Based on the normal Q-Q plot reveals that most of our data lies within the -2 to 2 range, aligning with a normal distribution. However, observation 117 seems to deviate from this trend and might be an outlier and 15, 24 are inside of the line in the plot.

library(ggplot2)

# Create a data frame of the residuals
df <- data.frame(residuals = lm_model$residuals)

# Create a QQ plot using ggplot2
ggplot(data = df, 
       mapping = aes(sample = residuals)
       ) +
  stat_qq() +
  stat_qq_line() +
  xlab("Theoretical Quantiles") +
  ylab("Sample Quantiles") +
  ggtitle("Normal QQ Plot of Residuals")

Scale Location

# Create a scale location plot

plot(lm_model, 
     which = 3
     )

This is also know as the spread location plot. The Scale-Location Plot, which ideally should show dots evenly scattered without discernible patterns, unfortunately mirrors our Residuals and Fitted plot. This plot shows us if the residuals are spread equally among our predictions in order to check for homoscedasticity. We want, in this case, to have an even dispersion of values across the plot and we don’t want to see any pattern for the residuals. We also want the red line to be relatively horizontal. The points are near the red line initially but deviate as we move along. We can see that the values are skew to the left and right also the red line near to the spot and move to the along.

plot(lm_model)

Moreover, the plot of Residuals versus Leverage validates that observation 117 is an anomaly. In summary, our model seems to defy the homoscedasticity assumption and might be experiencing underfitting. We might think about increasing the number of variables or the size of our dataset in the linear regression model to lessen this.

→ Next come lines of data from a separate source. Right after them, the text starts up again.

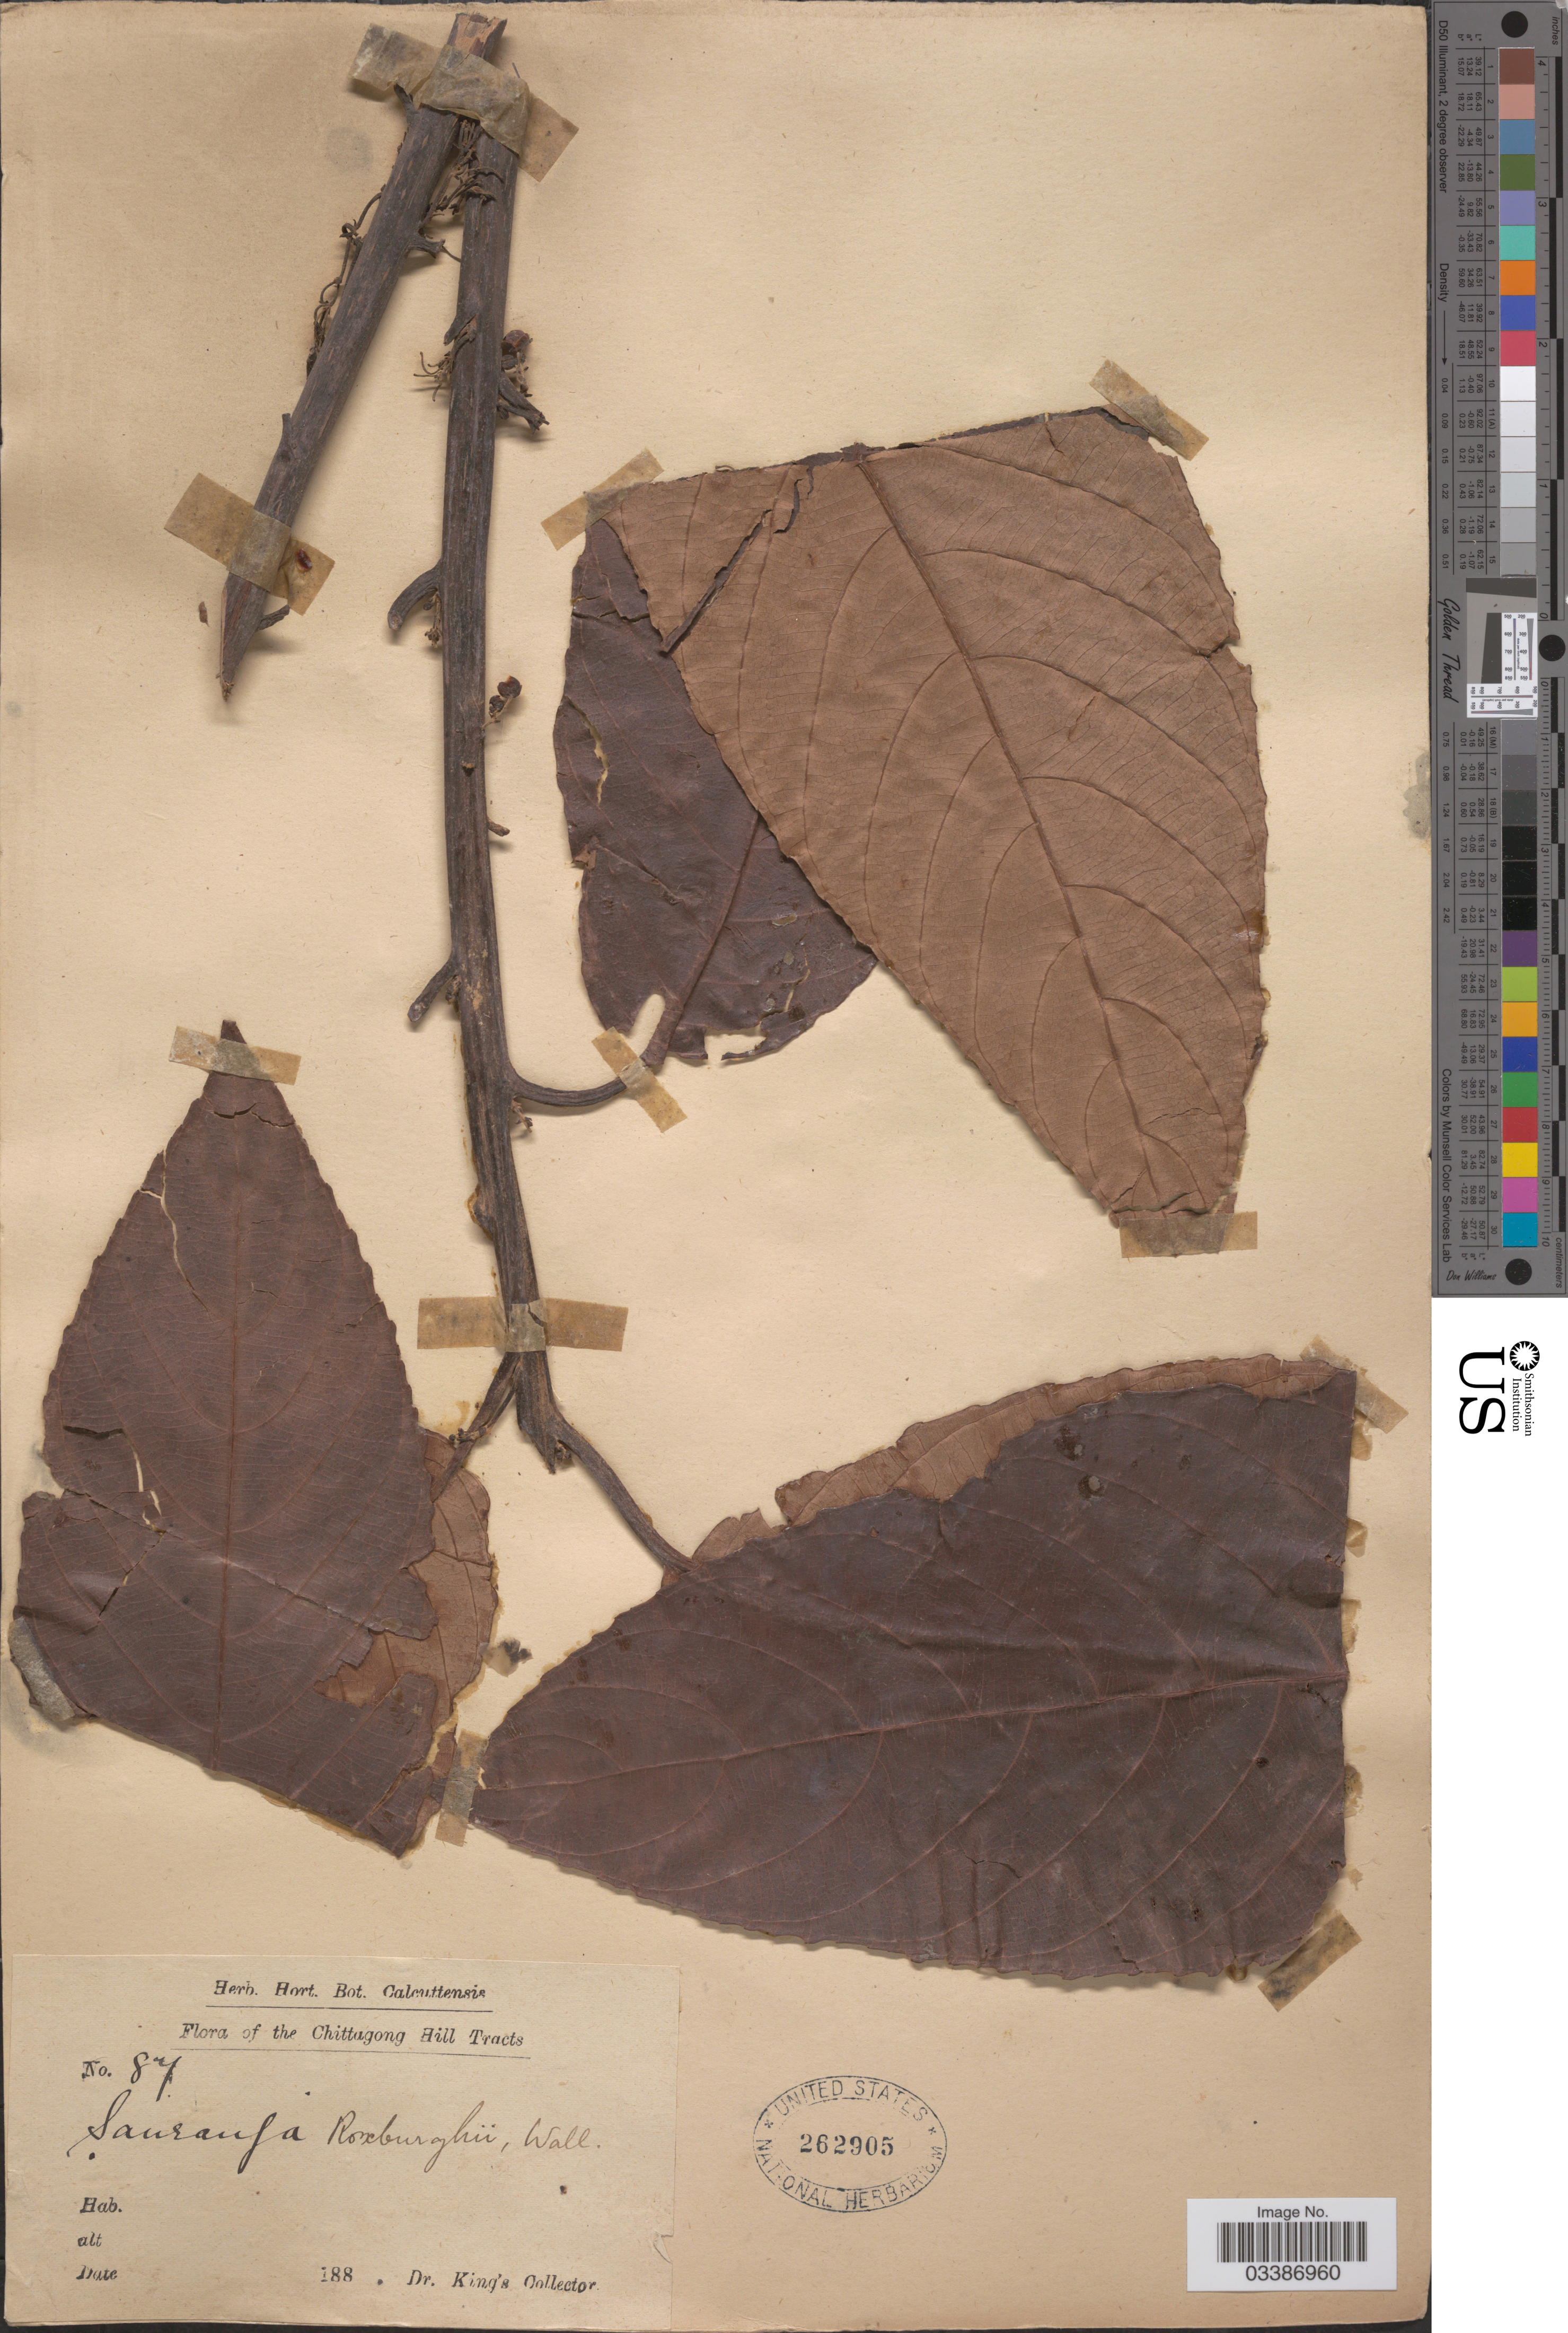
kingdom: Plantae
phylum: Tracheophyta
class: Magnoliopsida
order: Ericales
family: Actinidiaceae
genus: Saurauia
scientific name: Saurauia roxburghii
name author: Wall.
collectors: Dr. King's collector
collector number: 87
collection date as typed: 188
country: Bangladesh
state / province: Chittagong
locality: Chittagong Hill Tracts.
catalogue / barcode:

Sometimes it helps if you transform a variable (log, square root, et cetra) in terms of better model fit (Overcome problems due to nonconstant variance or Overcome problems due to nonlinearity), but it can make the interpretation of coefficients harder. Try to play around by transforming the variables and tell us if the model fit improves or not.

# Transform all variables to natural log
data_transform <- transform(airquality, 
                                ln_Temp = log(airquality$Temp),
                                ln_Ozone = log(airquality$Ozone))
# Run the simple linear regression again with the log transformed y and x variables
my_reg2 <- lm(ln_Temp ~ ln_Ozone, data = data_transform)
summary(my_reg2)
## 
## Call:
## lm(formula = ln_Temp ~ ln_Ozone, data = data_transform)
## 
## Residuals:
##      Min       1Q   Median       3Q      Max 
## -0.24155 -0.04616  0.01970  0.05486  0.19084 
## 
## Coefficients:
##             Estimate Std. Error t value Pr(>|t|)    
## (Intercept) 3.984743   0.032582  122.30   <2e-16 ***
## ln_Ozone    0.106090   0.009242   11.48   <2e-16 ***
## ---
## Signif. codes:  0 '***' 0.001 '**' 0.01 '*' 0.05 '.' 0.1 ' ' 1
## 
## Residual standard error: 0.08578 on 114 degrees of freedom
##   (37 observations deleted due to missingness)
## Multiple R-squared:  0.5362, Adjusted R-squared:  0.5321 
## F-statistic: 131.8 on 1 and 114 DF,  p-value: < 2.2e-16
# Plot the linear regession of log transformed y and x variables
plot(my_reg2)

After myreg2 statistics there is noticable improvement in the model. The updated residuals vs fitted values are better than fit when we are compare to old fitted values and also has both positive and negative residuals. The r squared also risen from 0.4877 to 0.5362.